** Start of SOURCE **

Another element which is important to share is that despite the very low sales, we have been working to compensate at the gross margin level, the tension on production cost which has been necessarily higher because of lower utilization of our factory. As you know Natuzzi is a [indiscernible] which means which is vertically integrated, which means we have fixed cost not only in the retail but also in the factories. So despite the non-saturation of our factory, we achieved 36.4% gross margin compared to 31.4% in 2022. And again, looking at normalized year, 27.8% in 2019. So versus 2019, the company increased by 9% the gross margin despite the impact on production cost of reduced sales volumes. How this has been achieved? This has been achieved by a better discipline in terms of pricing and a better cost management.
In 2023, we didn’t do any price increase. The last price increase was put in place in June 2022 the U.S. — to the U.S. listing. So it’s almost one year, we didn’t do any pricing increase even more than one year. But what we had done, especially in 2022 has been carefully looking at all our price list to make sure there was no situation in which a specific market or specific partner benefited from price condition not allowing us an adequate marginality. In terms of cost, we of course, did a lot of effort to contain the cost of our raw material and utilization of our raw material. I remind you that gross margin does not include the cost of transportation which has been deflationary this year. But in this gross margin, we don’t take an advantage for that.
So this allow us to achieve in the second quarter 2023, an operating breakeven. I think it’s important to notice that this compare with, for instance 2019, a loss of nearly EUR8 million with a base of sales, which is — which was EUR10 million above than 2023. What it means? It means that by working diligently on our cost structure, we kind of lower the breakeven of EUR20 million and more of sales per year, which as you will see is a kind of underlying topic of this press release. To make explicit this journey, we’re not having the sales that we aspire to because most of the market condition, we try to accelerate the optimization of our, let’s call it, back of the house operational machine, so to extract more value, more cash when as I’m sure growth will come back.
Let’s look at cash. Cash at the end of the period, so June 2023 was of EUR44.5 million, which compared to EUR54.5 million at the end of 2022. Here, despite the difficult year, we didn’t stop investing in a critical area. We invest EUR10.6 (ph) million of which EUR5.3 million went to optimize the Italian factory and EUR2 million to open direct stores. Operating activity were positive despite the lower level of sales by EUR1.6 million. So as you can understand by now, we don’t anticipate a quick inversion of the market cycle, at least for the end of the year. And in this market context, we believe and we are acting accordingly, the cost and capital efficiency are of paramount importance. For that reason, we launched a set of initiatives to reduce cost and improve working capital discipline, which Carlo, who will comment later more in detail, but this includes, for instance, really working on our SG&A structure, including the account.

** End of SOURCE **
** Start of EXCERPTED DATA **

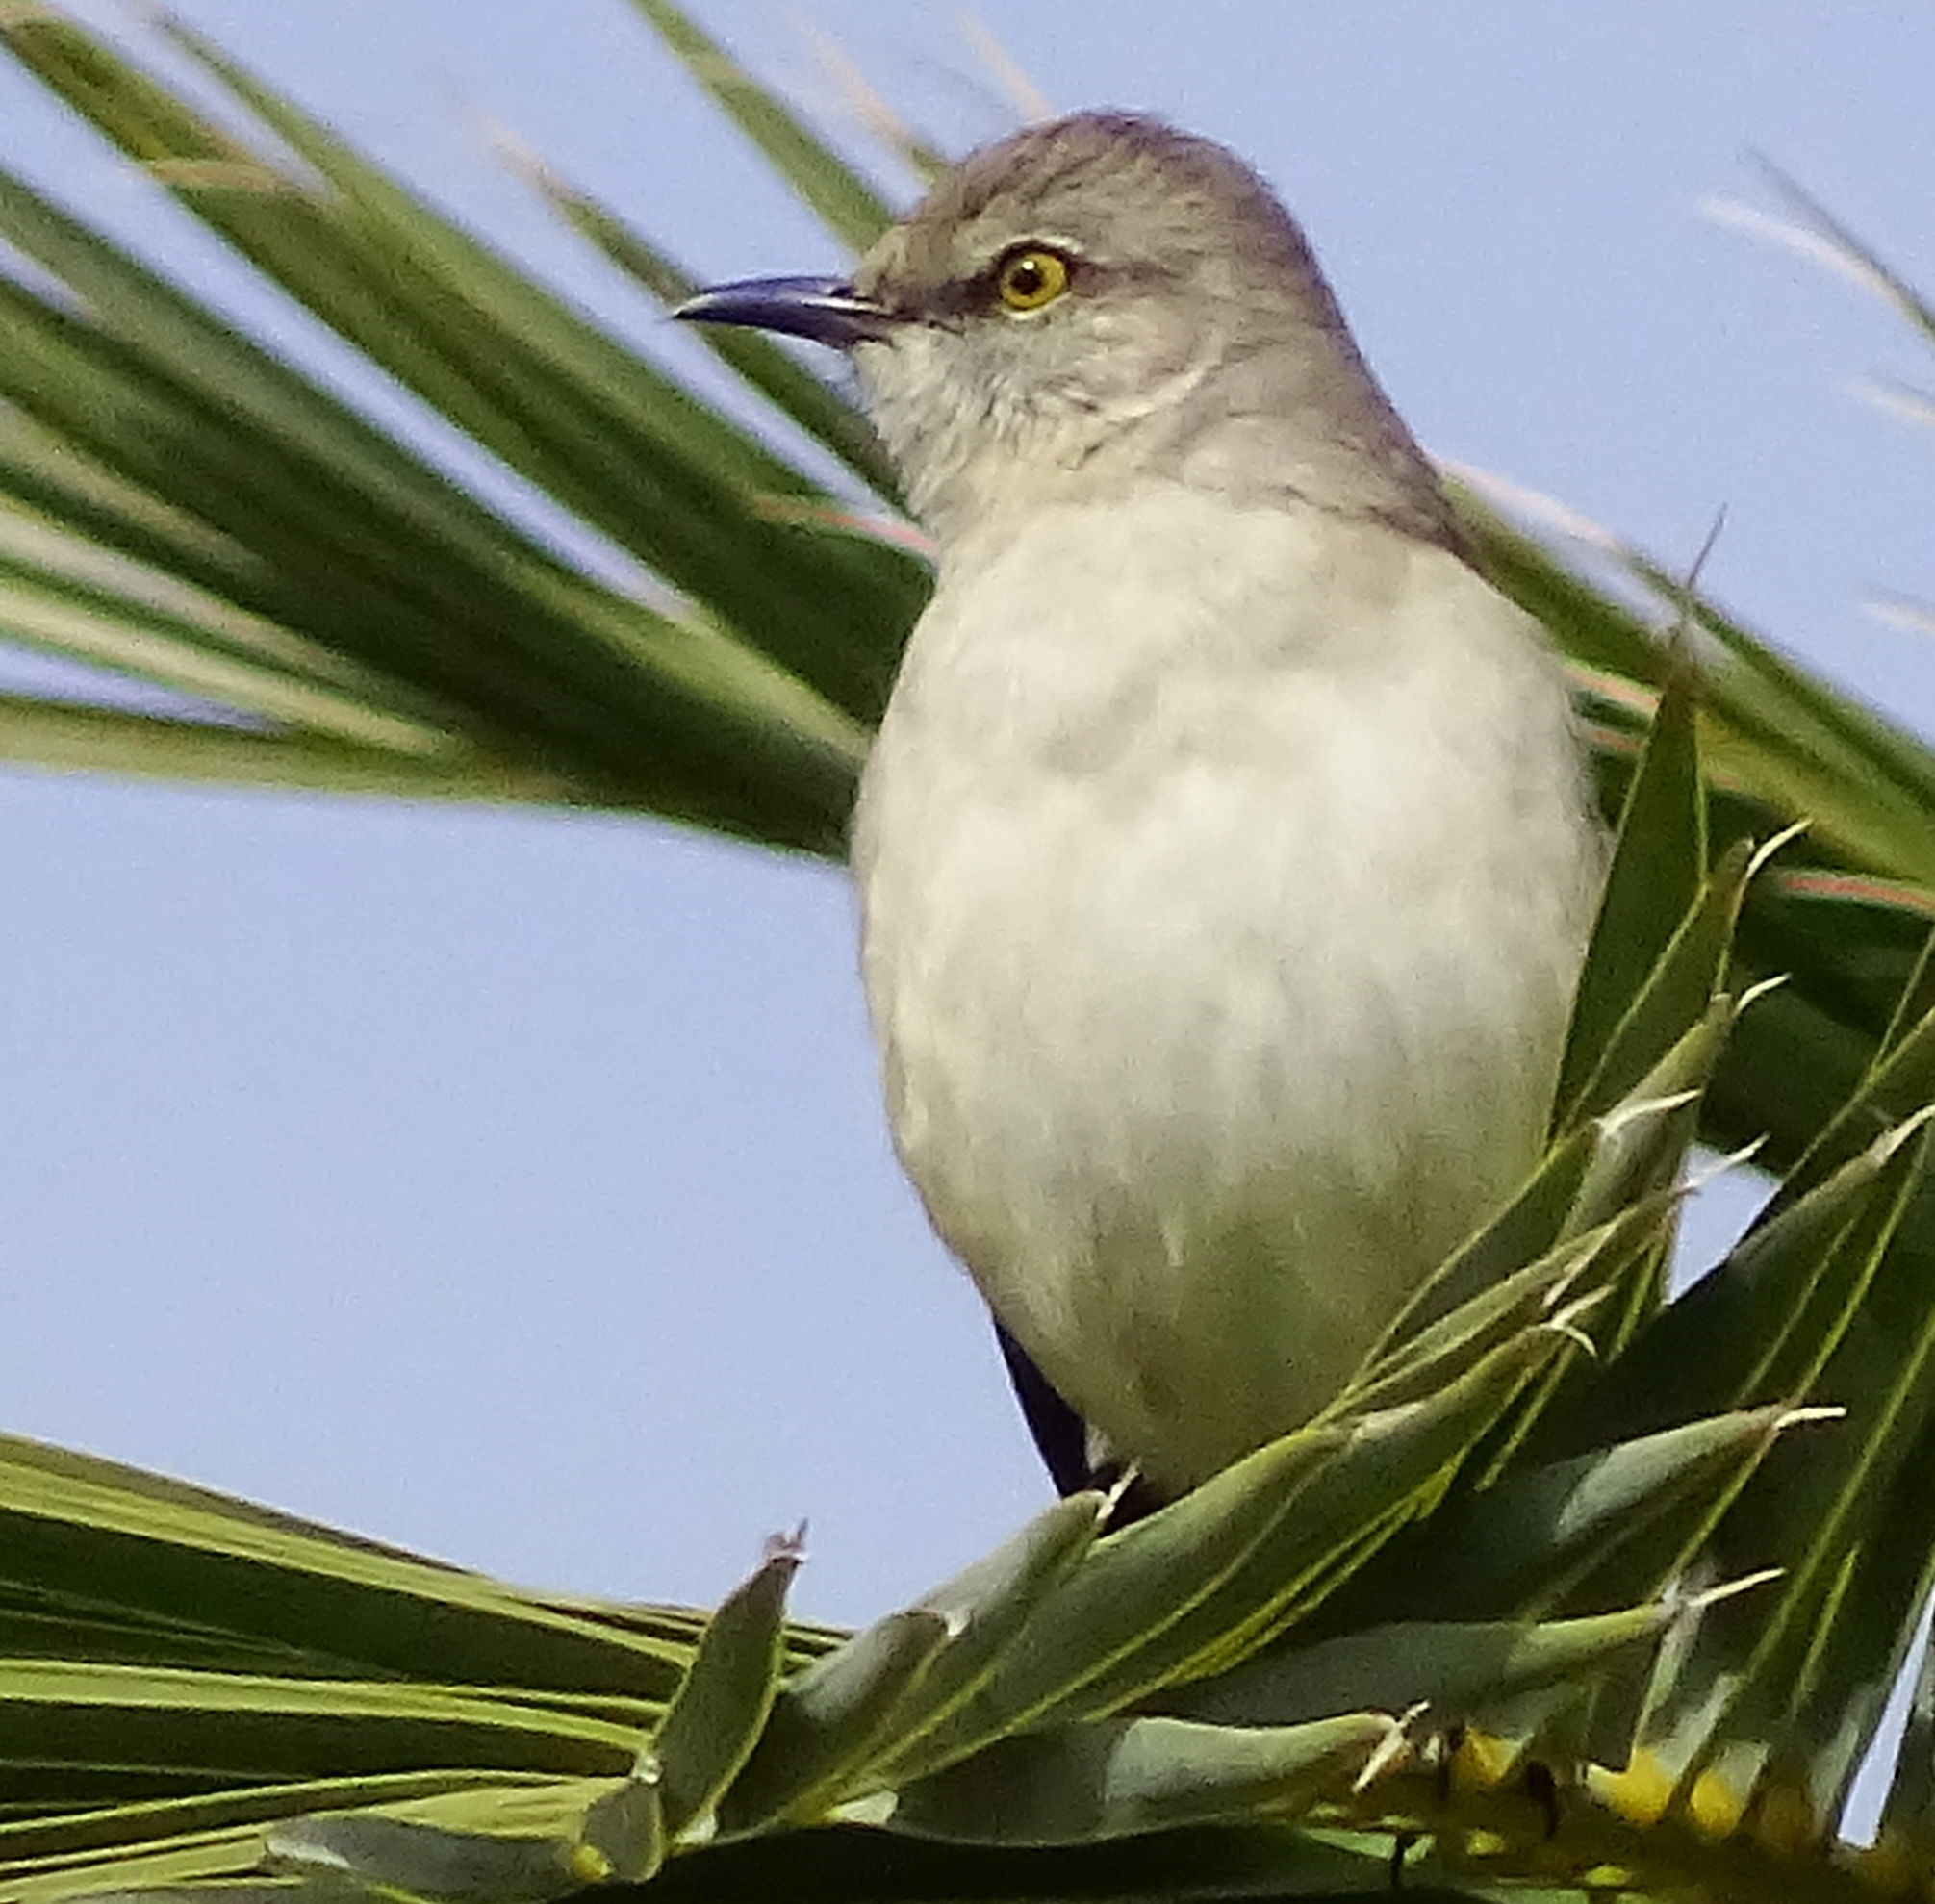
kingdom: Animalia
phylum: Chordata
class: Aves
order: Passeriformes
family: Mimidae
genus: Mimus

** End of EXCERPTED DATA **
** Start of EXCERPTED DATA **

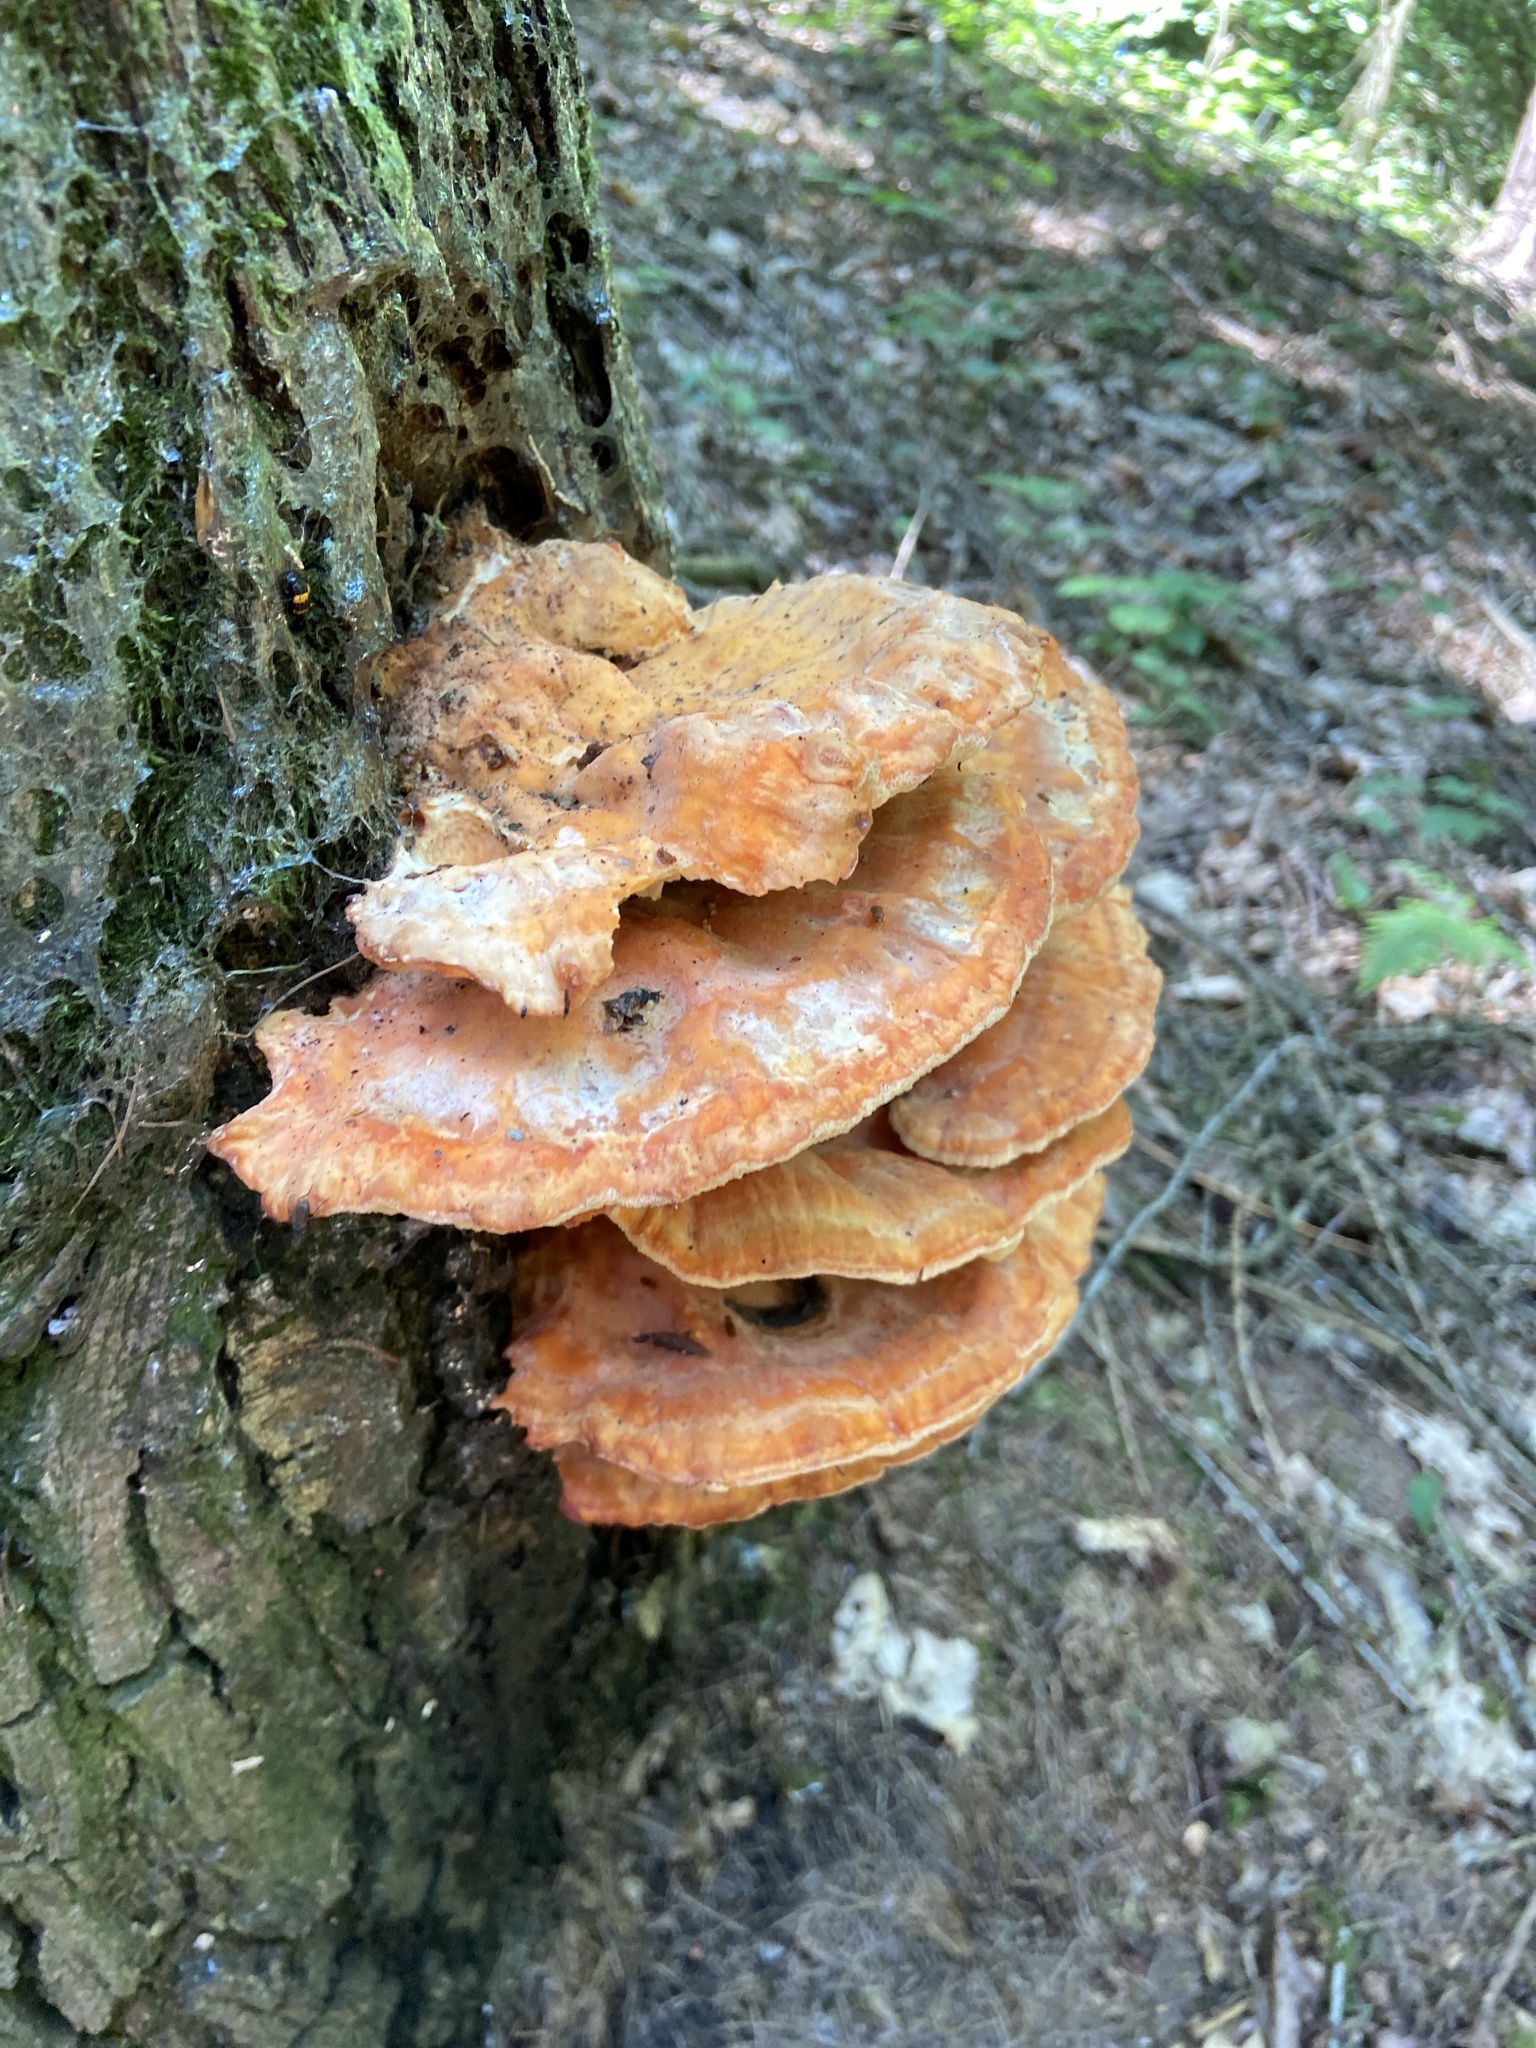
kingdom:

** End of EXCERPTED DATA **

PROBLEM SET
**A.** Answer these questions using the Natuzzi text:
(i) What gross margin does the company report for 2022?
(ii) In what month and year was the last price increase put in place?
(iii) How much cash did the company have at the end of June 2023?
**B.** Copy word for word the part of the Natuzzi text starting at "Another element which" and ending at "better cost management.".

CORRECT ANSWERS
**A.**
(i) 31.4%
(ii) June 2022
(iii) EUR44.5 million

**B.**
Another element which is important to share is that despite the very low sales, we have been working to compensate at the gross margin level, the tension on production cost which has been necessarily higher because of lower utilization of our factory. As you know Natuzzi is a [indiscernible] which means which is vertically integrated, which means we have fixed cost not only in the retail but also in the factories. So despite the non-saturation of our factory, we achieved 36.4% gross margin compared to 31.4% in 2022. And again, looking at normalized year, 27.8% in 2019. So versus 2019, the company increased by 9% the gross margin despite the impact on production cost of reduced sales volumes. How this has been achieved? This has been achieved by a better discipline in terms of pricing and a better cost management.